O yüzden Türkiye’nin diplomasisi karşılık buluyor. Macron gibi kendi popülaritesine değil, dünyanın menfaatine odaklandığı için…
Şangay Sonrası Olanlar ve Etkin Tarafsız Türkiye
Şangay toplantısından sonra katılımcı ülkelerin bazılarında karmaşalar çıktı. Aslında daha toplantı devam ederken Tacikistan-Kırgızistan sınırında çatışmalar patlak verdi. Putin döner dönmez seferberlik ilan etti. İran öyle ya da böyle karıştı.
Çin’de hükümet savaşa hazırlık talimatı verdi. Gerçi Çin’in bu talimatı her sene tekrarladığı belirtiliyor. Benzer tarihlerde Pelosi ziyareti gerçekleşmişken Ermeniler Azerbaycan’a saldırı gerçekleştirdi.
Diğer taraftan Irak karışık… Yunanistan hoplayıp zıplıyor. İngiltere’de Hint asıllı Başbakan adayının ortaya çıkmasını müteakip Hindistan’daki Hindularla Müslümanlar arasında süregelen gerilim Ada ülkesine sıçradı. Cezayir-Fas arasındaki sorunlar kaşınmaya başlandı.
Bence Türkiye’nin katılmasıyla Şangay toplantısı dünyada son yıllarda gerçekleşen en önemli olay oldu. ABD, İran’ı nükleer anlaşmasıyla yeniden pazara sokup Şangay’dan koparmaya çalışır ve Fransa en zor zamanda el sıkışırken hem de…

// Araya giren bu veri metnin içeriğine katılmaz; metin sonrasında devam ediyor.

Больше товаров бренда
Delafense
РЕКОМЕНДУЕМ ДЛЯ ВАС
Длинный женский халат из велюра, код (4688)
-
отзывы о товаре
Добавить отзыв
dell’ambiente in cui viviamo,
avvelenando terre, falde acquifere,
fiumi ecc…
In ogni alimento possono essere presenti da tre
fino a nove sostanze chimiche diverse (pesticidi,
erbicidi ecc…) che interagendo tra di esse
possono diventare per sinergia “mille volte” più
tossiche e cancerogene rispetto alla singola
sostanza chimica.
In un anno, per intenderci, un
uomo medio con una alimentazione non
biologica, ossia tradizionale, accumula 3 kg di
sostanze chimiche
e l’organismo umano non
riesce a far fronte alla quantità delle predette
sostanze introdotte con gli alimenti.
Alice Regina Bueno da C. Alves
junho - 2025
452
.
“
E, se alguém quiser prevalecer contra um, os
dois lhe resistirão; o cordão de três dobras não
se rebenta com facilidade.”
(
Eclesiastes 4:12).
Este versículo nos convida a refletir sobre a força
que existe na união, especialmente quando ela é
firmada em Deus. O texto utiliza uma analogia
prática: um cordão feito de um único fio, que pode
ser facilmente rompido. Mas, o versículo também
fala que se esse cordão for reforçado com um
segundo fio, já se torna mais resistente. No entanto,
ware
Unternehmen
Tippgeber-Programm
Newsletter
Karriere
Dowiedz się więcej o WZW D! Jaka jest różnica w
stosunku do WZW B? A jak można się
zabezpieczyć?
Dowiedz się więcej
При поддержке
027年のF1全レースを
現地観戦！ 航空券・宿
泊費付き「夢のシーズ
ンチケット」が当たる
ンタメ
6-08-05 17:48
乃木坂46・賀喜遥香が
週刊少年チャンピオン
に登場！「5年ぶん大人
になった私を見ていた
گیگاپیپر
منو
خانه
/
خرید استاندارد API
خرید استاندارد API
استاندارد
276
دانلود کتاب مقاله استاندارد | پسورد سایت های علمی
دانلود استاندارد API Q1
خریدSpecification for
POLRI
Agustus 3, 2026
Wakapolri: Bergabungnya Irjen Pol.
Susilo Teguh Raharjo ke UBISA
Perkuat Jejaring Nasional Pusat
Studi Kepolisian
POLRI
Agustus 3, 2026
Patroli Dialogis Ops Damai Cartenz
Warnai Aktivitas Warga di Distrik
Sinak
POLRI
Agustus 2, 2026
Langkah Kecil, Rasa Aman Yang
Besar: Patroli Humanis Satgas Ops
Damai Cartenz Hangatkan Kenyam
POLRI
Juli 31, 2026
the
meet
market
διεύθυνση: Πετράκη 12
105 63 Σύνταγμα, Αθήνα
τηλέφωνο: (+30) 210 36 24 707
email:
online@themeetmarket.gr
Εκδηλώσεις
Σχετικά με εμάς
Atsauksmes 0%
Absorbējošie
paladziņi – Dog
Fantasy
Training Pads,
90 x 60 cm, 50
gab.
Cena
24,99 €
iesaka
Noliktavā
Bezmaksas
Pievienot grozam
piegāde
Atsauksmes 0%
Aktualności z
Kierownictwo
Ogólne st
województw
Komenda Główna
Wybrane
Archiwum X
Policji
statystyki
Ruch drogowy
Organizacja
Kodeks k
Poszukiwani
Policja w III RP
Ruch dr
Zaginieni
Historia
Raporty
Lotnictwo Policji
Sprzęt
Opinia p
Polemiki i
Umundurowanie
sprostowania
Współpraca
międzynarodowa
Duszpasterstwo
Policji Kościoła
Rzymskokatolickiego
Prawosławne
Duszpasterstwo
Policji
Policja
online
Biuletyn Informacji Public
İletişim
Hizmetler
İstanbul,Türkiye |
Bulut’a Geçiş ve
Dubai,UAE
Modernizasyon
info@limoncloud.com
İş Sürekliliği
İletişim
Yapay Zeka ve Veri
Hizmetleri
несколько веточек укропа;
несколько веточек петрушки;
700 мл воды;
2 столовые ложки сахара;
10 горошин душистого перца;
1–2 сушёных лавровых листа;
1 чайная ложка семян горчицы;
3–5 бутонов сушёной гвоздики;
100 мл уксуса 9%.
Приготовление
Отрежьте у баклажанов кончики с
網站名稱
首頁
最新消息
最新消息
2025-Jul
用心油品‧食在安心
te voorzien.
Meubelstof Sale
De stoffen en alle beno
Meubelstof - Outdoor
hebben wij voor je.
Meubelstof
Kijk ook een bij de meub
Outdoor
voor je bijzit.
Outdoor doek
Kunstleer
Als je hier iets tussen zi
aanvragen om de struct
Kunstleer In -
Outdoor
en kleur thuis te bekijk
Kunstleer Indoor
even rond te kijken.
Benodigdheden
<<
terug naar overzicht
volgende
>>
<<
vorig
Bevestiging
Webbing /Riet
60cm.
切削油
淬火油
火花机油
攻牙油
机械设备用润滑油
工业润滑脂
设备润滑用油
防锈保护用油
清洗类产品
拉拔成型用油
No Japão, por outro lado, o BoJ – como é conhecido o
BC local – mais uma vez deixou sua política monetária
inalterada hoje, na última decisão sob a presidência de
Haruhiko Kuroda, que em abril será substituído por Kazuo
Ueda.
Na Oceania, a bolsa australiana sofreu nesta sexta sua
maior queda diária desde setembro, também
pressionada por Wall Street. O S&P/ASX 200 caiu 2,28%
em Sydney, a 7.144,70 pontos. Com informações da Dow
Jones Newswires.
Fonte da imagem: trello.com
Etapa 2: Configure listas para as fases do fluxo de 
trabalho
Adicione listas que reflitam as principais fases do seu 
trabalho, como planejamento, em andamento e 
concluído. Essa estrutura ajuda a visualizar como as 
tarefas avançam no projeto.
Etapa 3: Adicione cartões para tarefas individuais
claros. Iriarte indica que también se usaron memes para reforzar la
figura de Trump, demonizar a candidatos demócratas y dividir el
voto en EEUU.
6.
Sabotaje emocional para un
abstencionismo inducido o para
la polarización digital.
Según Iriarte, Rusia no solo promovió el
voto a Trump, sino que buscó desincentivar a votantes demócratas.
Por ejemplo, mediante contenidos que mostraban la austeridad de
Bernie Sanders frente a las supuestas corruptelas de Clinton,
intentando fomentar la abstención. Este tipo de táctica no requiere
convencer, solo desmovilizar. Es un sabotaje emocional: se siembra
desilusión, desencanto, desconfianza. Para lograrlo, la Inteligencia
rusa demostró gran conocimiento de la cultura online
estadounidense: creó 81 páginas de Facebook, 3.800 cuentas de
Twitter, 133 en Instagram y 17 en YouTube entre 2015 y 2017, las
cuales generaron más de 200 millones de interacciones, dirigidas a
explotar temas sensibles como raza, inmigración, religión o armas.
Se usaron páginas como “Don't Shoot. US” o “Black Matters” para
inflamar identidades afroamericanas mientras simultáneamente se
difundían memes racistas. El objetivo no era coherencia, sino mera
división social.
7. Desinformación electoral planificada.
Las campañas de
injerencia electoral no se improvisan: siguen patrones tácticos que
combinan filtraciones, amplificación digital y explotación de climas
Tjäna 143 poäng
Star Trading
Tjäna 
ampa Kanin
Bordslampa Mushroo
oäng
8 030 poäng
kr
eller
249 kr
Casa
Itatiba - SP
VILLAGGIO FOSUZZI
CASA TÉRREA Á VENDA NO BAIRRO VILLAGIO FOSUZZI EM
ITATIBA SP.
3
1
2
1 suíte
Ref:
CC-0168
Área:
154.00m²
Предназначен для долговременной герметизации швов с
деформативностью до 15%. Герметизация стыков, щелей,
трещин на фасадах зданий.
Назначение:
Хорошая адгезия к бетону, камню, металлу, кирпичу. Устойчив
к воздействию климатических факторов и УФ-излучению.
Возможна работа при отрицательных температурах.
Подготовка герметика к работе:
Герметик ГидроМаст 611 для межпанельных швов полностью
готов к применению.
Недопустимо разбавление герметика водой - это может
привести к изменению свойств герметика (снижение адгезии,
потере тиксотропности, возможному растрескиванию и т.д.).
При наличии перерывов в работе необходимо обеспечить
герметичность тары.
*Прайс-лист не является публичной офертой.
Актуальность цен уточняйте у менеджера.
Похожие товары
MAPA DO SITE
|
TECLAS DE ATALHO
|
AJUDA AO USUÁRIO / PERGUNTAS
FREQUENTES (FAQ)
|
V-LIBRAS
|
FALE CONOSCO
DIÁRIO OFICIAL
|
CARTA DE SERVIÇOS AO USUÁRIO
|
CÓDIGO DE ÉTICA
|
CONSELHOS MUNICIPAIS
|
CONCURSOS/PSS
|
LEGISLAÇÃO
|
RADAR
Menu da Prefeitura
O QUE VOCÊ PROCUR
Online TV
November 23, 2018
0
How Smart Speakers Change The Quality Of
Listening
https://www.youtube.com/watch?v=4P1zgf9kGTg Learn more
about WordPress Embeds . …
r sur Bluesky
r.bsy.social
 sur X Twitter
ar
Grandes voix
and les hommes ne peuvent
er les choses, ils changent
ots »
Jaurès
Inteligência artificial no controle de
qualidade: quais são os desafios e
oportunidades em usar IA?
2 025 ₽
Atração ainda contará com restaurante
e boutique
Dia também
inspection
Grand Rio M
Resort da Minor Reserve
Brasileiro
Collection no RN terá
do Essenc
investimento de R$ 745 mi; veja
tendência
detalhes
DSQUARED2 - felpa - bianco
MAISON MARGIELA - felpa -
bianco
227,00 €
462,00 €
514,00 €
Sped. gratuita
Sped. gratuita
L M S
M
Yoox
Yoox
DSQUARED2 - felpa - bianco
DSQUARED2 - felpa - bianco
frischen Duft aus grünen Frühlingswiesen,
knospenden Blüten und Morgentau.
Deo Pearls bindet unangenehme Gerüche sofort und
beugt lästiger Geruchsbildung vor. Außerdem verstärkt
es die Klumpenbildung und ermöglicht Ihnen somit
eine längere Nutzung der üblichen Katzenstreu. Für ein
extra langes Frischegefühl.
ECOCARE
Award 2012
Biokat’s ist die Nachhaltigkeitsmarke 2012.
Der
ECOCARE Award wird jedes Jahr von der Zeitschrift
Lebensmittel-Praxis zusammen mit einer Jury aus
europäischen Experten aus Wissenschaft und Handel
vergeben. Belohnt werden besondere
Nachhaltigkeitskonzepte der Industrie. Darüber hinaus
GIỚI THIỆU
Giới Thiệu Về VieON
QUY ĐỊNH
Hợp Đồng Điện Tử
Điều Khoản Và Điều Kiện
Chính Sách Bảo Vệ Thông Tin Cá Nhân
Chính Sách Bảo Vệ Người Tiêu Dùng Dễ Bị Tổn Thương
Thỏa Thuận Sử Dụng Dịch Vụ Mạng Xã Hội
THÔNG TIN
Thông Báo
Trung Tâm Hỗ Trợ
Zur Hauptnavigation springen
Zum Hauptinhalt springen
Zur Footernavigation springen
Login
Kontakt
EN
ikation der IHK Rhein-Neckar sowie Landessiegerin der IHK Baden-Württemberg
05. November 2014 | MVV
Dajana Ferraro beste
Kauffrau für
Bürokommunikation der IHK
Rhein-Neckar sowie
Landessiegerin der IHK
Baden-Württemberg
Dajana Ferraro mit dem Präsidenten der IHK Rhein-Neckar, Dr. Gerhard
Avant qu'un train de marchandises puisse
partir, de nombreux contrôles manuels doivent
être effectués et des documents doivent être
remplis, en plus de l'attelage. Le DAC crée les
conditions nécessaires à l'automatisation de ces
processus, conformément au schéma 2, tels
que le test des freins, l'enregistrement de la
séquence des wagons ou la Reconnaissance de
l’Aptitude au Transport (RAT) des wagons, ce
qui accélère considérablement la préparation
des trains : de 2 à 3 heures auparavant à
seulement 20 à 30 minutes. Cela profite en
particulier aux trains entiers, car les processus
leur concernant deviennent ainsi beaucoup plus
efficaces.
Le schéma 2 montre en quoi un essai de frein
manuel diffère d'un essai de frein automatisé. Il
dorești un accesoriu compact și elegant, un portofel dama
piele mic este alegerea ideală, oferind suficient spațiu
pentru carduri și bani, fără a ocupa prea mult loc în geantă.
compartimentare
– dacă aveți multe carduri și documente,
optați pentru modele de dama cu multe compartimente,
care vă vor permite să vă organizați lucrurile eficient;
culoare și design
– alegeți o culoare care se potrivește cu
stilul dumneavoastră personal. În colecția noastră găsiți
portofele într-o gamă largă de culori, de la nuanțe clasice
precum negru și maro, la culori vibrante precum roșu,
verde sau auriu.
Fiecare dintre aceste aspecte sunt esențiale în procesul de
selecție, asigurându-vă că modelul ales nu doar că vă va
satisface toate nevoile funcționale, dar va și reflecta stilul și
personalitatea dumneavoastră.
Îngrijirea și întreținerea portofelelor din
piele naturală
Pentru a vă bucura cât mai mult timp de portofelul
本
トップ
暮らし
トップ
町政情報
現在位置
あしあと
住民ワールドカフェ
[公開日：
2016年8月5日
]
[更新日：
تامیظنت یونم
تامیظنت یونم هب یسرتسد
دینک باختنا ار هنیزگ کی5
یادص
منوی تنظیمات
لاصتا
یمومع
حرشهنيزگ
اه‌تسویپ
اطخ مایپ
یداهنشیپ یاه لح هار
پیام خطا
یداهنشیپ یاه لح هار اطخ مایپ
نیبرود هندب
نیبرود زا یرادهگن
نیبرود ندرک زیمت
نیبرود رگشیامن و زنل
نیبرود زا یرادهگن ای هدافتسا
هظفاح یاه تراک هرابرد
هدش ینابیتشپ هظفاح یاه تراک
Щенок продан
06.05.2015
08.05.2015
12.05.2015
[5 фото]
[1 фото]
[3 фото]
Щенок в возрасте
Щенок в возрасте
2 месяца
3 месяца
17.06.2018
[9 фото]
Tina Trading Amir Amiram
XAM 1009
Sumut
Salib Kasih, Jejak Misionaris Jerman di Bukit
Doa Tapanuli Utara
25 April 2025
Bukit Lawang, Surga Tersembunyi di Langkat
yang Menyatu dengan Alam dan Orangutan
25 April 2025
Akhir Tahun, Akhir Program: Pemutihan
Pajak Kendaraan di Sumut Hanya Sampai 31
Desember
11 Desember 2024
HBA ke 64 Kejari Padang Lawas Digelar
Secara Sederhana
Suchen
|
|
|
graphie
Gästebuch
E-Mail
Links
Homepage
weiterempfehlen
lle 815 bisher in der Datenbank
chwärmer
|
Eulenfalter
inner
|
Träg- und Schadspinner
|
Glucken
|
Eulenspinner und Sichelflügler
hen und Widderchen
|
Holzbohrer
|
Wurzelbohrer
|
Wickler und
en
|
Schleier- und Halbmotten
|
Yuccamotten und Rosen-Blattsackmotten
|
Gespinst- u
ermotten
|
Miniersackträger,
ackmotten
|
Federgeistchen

İnsanlığın barışa en çok ihtiyaç duyduğu bir dönemden geçerken bu gelişmelerin üst üste cereyan etmesi hayli düşündürücü.
Türkiye oluşabilecek gelişmelerde etkin tarafsızlığını sonuna kadar korumalı. Zaten Türkiye’nin Şangay toplantısına katılımı da etkin tarafsızlık göstergesidir.